Friday, October 2, 2009

Creating Sacred Space

Shabbat Shalom and Hag Sameah!

It may be difficult for some of us to remember, but the piece of land on which our beautiful Freedman- Levit Sanctuary now sits was just a parking lot before construction began just a few years ago. No one can suggest that a parking lot possesses any sanctity, but what our congregation did with a portion of ours acknowledges the power we possess to transform the ordinary into the extraordinary, the plain into the holy.

It's a transformation exemplified each year at Sukkot when we take a grassy yard or cluttered patio, clear everything away and build our booths. Suddenly that piece of earth becomes far more valuable than it was just moments before.
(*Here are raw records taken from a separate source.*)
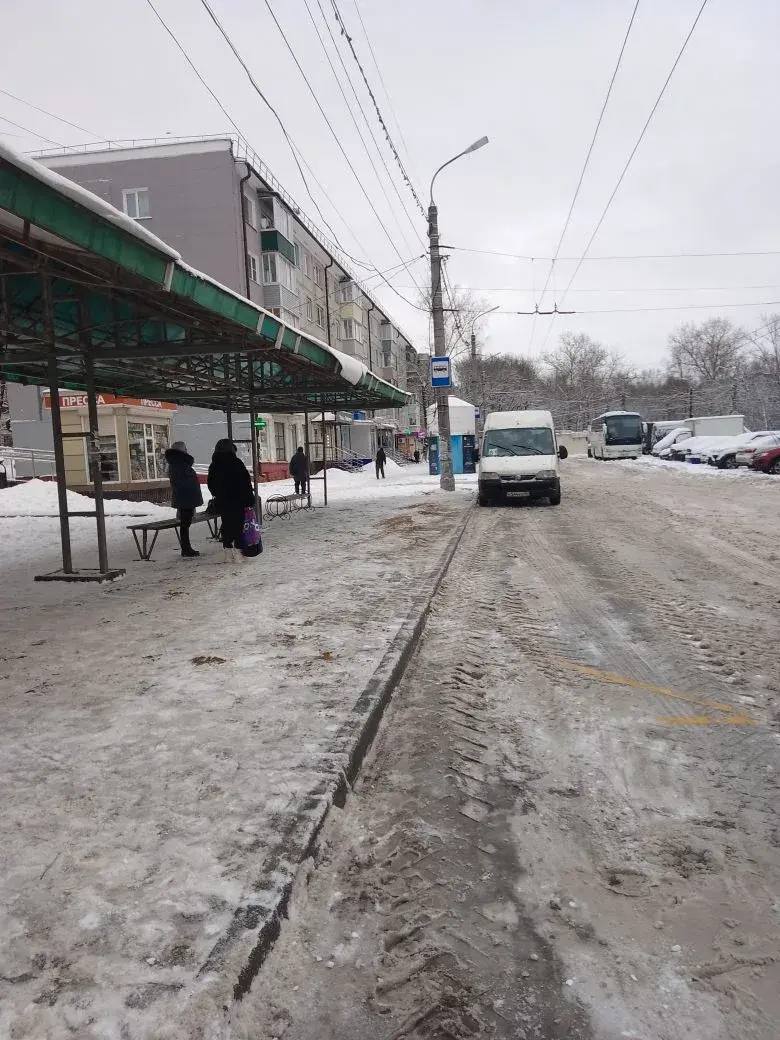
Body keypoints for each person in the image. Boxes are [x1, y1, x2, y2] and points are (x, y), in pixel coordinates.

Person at [207, 438, 255, 563]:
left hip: (223, 501)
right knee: (238, 526)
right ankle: (238, 553)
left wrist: (219, 494)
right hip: (238, 500)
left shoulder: (214, 465)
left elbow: (211, 484)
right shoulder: (236, 463)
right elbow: (245, 482)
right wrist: (249, 498)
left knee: (226, 525)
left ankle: (228, 553)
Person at [165, 440, 203, 559]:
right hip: (185, 498)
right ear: (181, 450)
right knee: (185, 524)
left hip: (185, 498)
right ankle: (186, 549)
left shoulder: (177, 463)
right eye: (185, 448)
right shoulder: (179, 464)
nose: (187, 450)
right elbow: (183, 482)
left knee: (185, 523)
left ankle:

When we sit in a sukkah, we are taken back 3,000 years to the time our ancestors made their epic four-decade journey across the Sinai, a journey fraught with fear of the unknown and a tenuous faith in God.

Tonight when we light our candles in our sukkah, recite the blessing "lei-shev ba'sukkah" and the "she-he-he-yanu," we know that it is not just on our patio that we are sitting, but rather in a sacred space created by our own hands in a place that is so ordinary the rest of the year.

It's the same transformation I see in my own home each Friday night when we dress up our dining room table with a cloth cover and beautiful flowers, and when we add wine to what is always the most delicious meal of the week. Suddenly that table, so ordinary the other six days of the week, becomes so wonderful. Everything smells different, looks different, is different. By our hands, we create each week a sacred space, a wonderful testimonial to the spiritual power with which God has endowed each and every one of us.

May this New Year bring us all many opportunities to use this gift in ways that can deepen our faith and nourish our souls.

Hag sameah!

Rabbi Rosen

1 comment:

  1. I don't think we take enough time to consider or surroundings and how to make them holy. Do we do something DIFFERENT on Shabbat? Can you tell your kids not to play video games for a day? How about not turning on your personal computer? How about putting your Blackberry in a drawer for a day? While preparing for holidays like Sukkot are important, I like to find everyday ways to make days different, especially for Shabbat.